Umunna had since been courted by Sir Vince Cable’s resurgent party, which has successfully positioned itself as the leading anti-Brexit party. He told the Times he was prepared for criticism of his second change of party in four months.

“I’ve got a pretty thick skin,” he said. “You don’t leave all of the political security of what are the two main parties if you’re out for self-advancement. And I’m not sure what more I could do to prove that I’m not, not a careerist.”

He said he had believed there were “millions of politically homeless people that wanted a new option on the ballot paper – I was wrong on that”.

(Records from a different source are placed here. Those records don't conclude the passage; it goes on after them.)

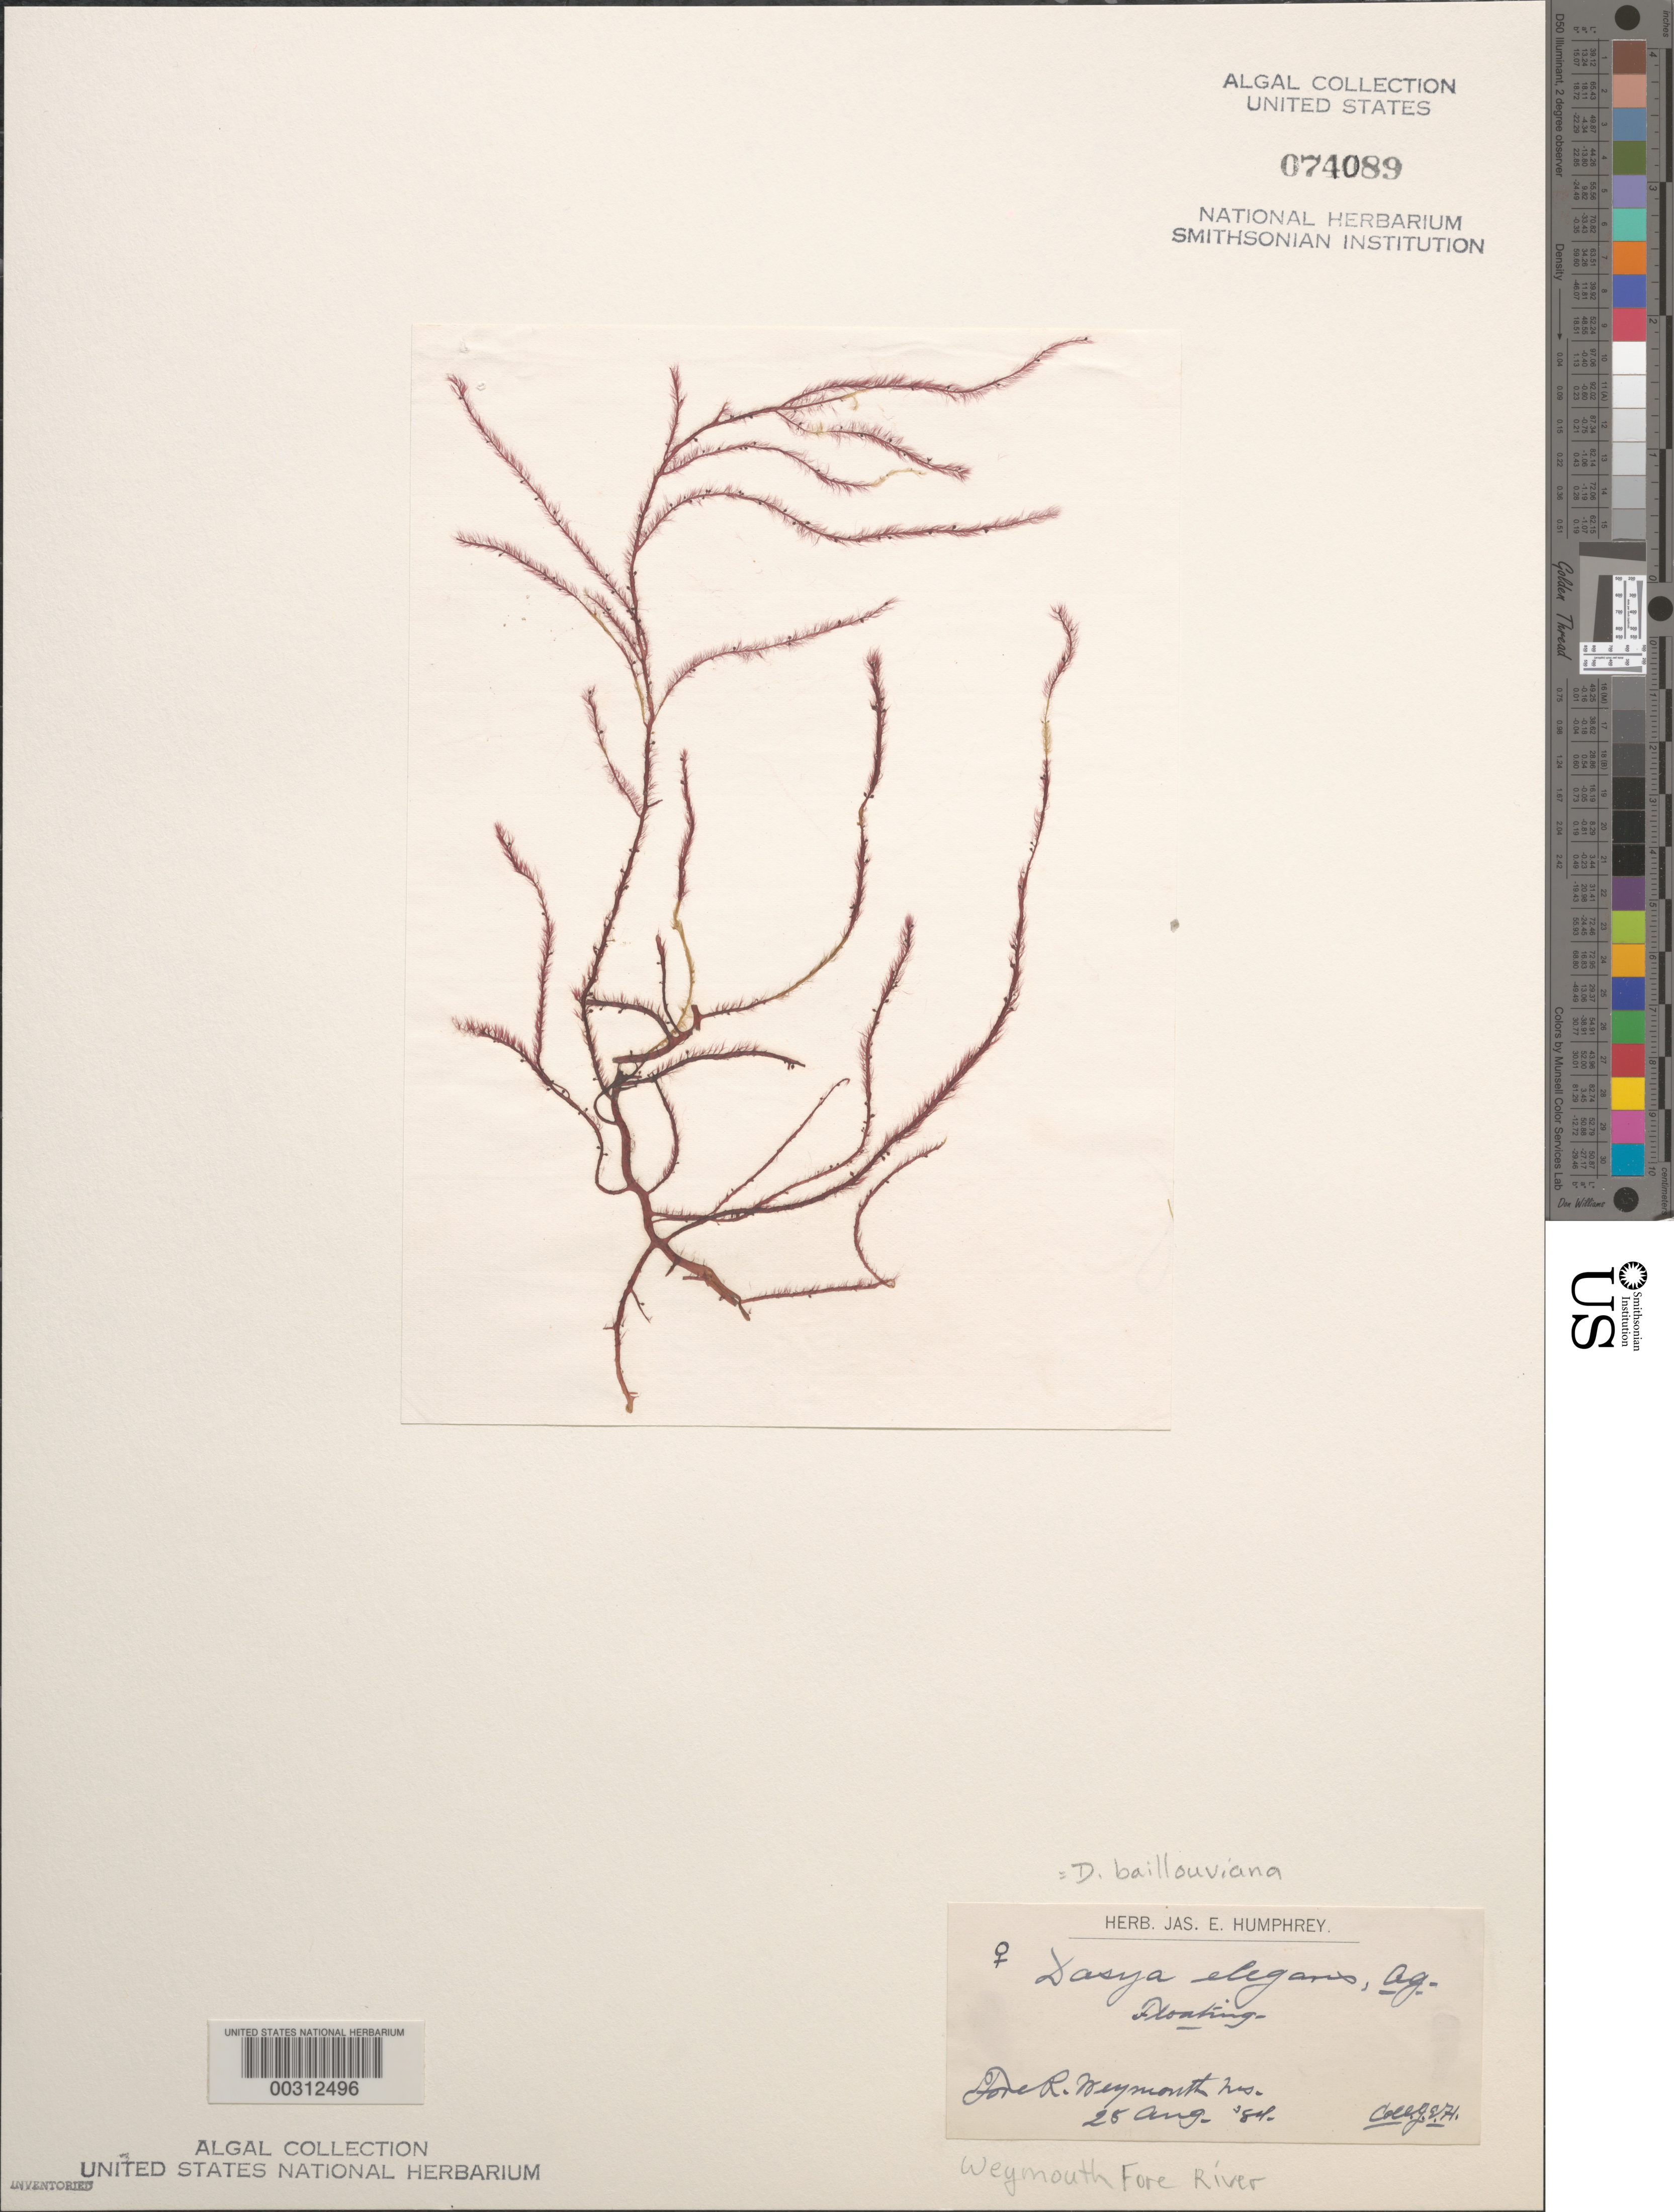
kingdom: Plantae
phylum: Rhodophyta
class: Florideophyceae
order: Ceramiales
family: Dasyaceae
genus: Dasya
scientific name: Dasya pedicellata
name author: (C. Agardh) C. Agardh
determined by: Algae name updating Project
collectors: J. Humphrey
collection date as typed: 25 Aug 1884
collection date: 1884-08-25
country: United States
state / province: Massachusetts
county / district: Norfolk County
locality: Fore River, Weymouth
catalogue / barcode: US 74089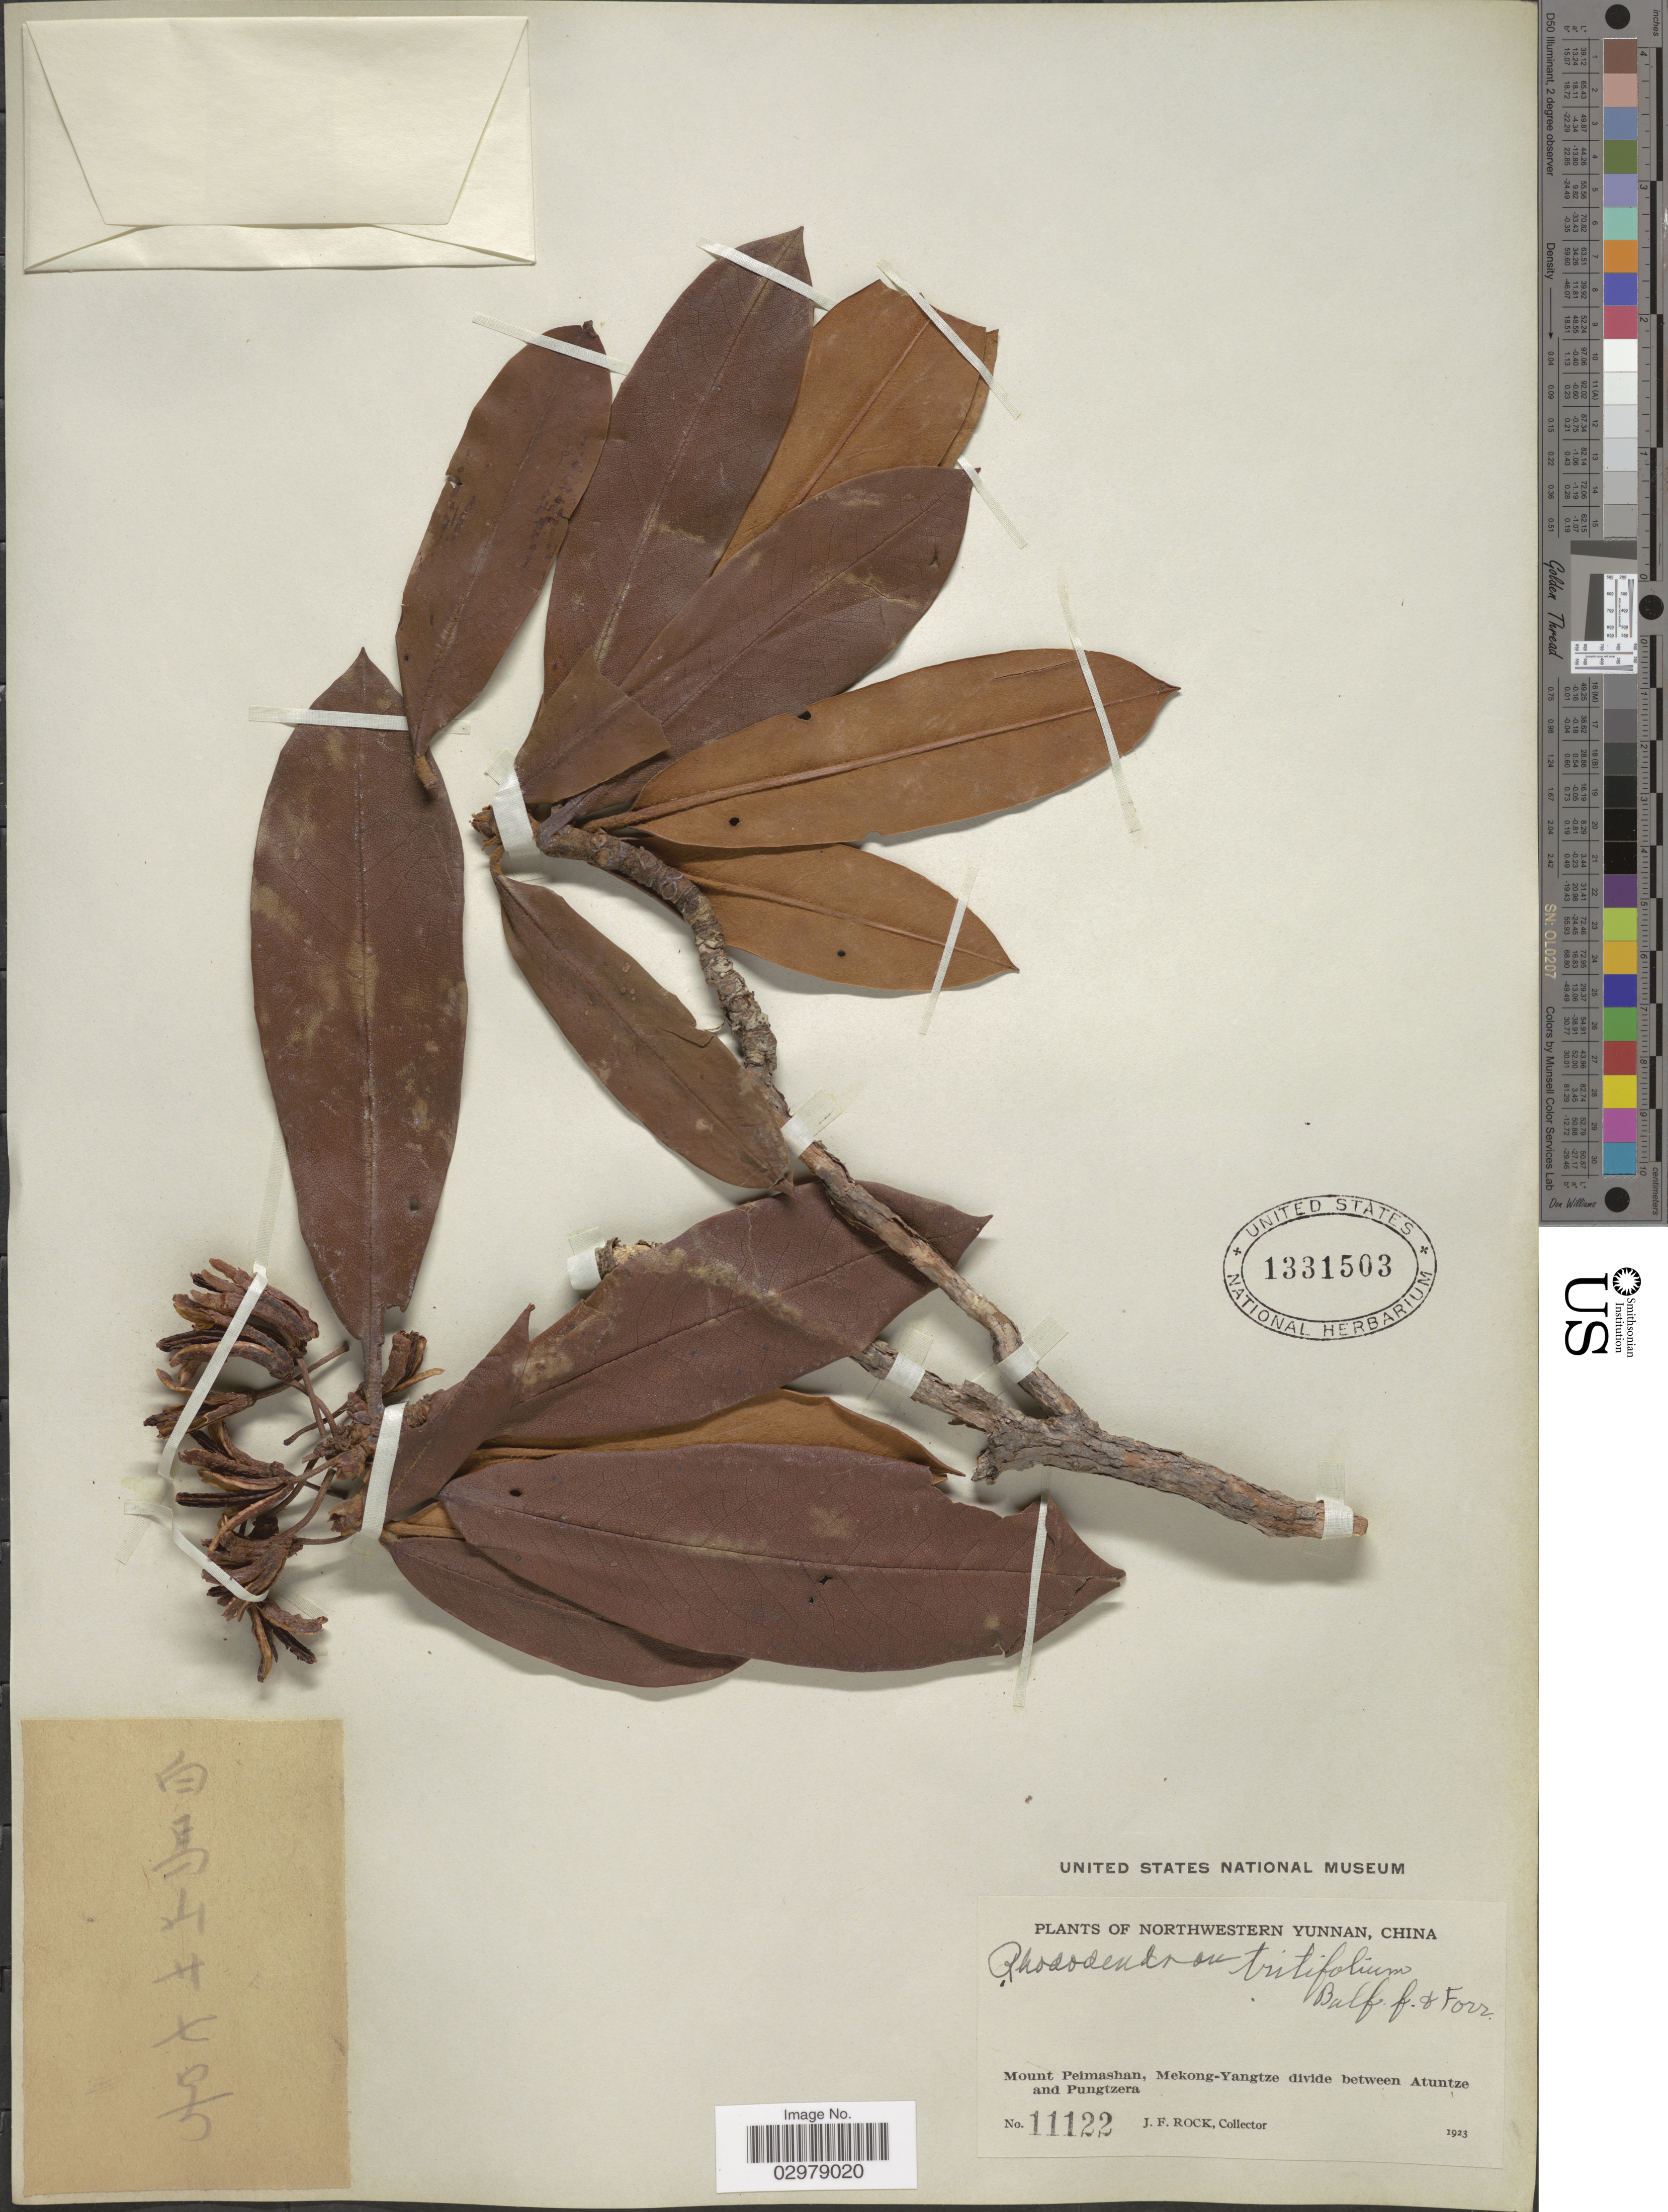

Cable said he had “developed a relationship – I would say friendship – over quite a long period of time,” with Umunna, who previously said he “never felt totally comfortable in the Labour party”.

Change UK consists of five MPs, led by the former Conservative Anna Soubry – and announced on Thursday it had been forced to change its name again, after a legal challenge from the petitions website Change.org. It will now be called the Independent Group for Change.

It is unclear whether Umunna hopes to fight for his Streatham seat at the next election, or has been offered an alternative. He told the Times: “I’m a Streatham boy, born and bred, and I’m absolutely committed to the constituency,” but added that where he stands at the next election is a “discussion that needs to be had”.

One Lib Dem source suggested he could stand in Richmond Park, the seat held by the Tories’ Zac Goldsmith but which was won by Cable’s former chief of staff Sarah Olney at a byelection in 2016.

Cable’s Twickenham seat could also become vacant if the 76-year-old decided to step down at a future general election.

The former business secretary has announced he will resign from his party’s leadership in the summer, once a contest has taken place. The two contenders to replace him are Ed Davey and Jo Swinson. Swinson said: “I have worked with Chuka on the People’s Vote campaign, and I know the passion, intellect and energy he will bring to our party, and our campaign to stop Brexit.”

Davey said he would make “a huge contribution”.

Umunna’s defection raised eyebrows among some of his Change UK colleagues, who claimed he was the author of a leaked party strategy document urging an adversarial approach to the Lib Dems.